I have a bunch of values, some that are given by an end user input and some that are calculated based on that input. The way that the values are calculated are input by a different group of users of the software. My goal is to give the second group of users feedback that their input can always be solved.
Now to the actual CS problem:
Assume I have a dependency graph. Each of the nodes may either have a simple static value or a value that is calculated via some static values or by using values saved in other nodes (so no global state that can change). In this case, an acyclic graph means that in can always be solved while cycles mean it cannot be solved uniquely¹.
However, some of these nodes (let's call them conditional nodes) only require some of the dependencies depending on some condition. For example:
A --> B;
A --> C;
A --> D;
C --> A;
C --> D;
This dependency graph does have a cycle with A & C:
However, if A and C now have the following calculated values:
A: if B > 3 then C else D
C: if B < 1 then A else D
In this case, this set of values can always be uniquely solved:
| B | A | C |
|---|---|---|
| B > 3 | C = D | D |
| 1 <= B <= 3 | D | D |
| B < 1 | D | A = D |
I would now need a generic way to guarantee that the set of calculations can always be solved regardless of the actual "static" values input.

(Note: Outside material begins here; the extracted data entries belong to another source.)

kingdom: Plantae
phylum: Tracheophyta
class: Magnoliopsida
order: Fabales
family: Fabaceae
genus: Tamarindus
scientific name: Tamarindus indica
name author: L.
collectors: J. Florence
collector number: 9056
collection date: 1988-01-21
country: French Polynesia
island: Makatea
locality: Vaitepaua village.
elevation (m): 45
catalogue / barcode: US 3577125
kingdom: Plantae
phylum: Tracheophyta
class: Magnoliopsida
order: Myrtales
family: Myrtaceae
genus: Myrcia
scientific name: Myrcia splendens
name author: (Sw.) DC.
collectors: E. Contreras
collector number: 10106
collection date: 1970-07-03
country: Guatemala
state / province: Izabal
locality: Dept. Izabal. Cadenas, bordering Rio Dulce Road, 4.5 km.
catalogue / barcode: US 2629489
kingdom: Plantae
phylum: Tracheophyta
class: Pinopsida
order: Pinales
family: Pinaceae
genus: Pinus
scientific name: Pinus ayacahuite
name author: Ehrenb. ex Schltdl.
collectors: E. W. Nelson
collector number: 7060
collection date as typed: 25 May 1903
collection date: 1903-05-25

Is there an algorithm that would cover this problem?
While I originally started with a simple dependency graph, introducing these conditionals reminded me more of logic based programming languages and made me think of searching for algorithms within constraint logic programming. But this was the first time of me dabbling in that area and I've quite frankly not found a fitting algorithm as all of them seem to test specific input rather than validate for arbitrary input.
I'm also still very much in the conceptual & prototyping phase of the project so don't feel forced to use a dependency graph as underlying structure if it's unsuitable.
¹ For example A = B + 2. B = A - 2 can be solved in infinite ways, but I need exactly one unambiguous solution ignoring known mathematical problems like dividing by zero or limitations of modern computing like floating point arithmetic.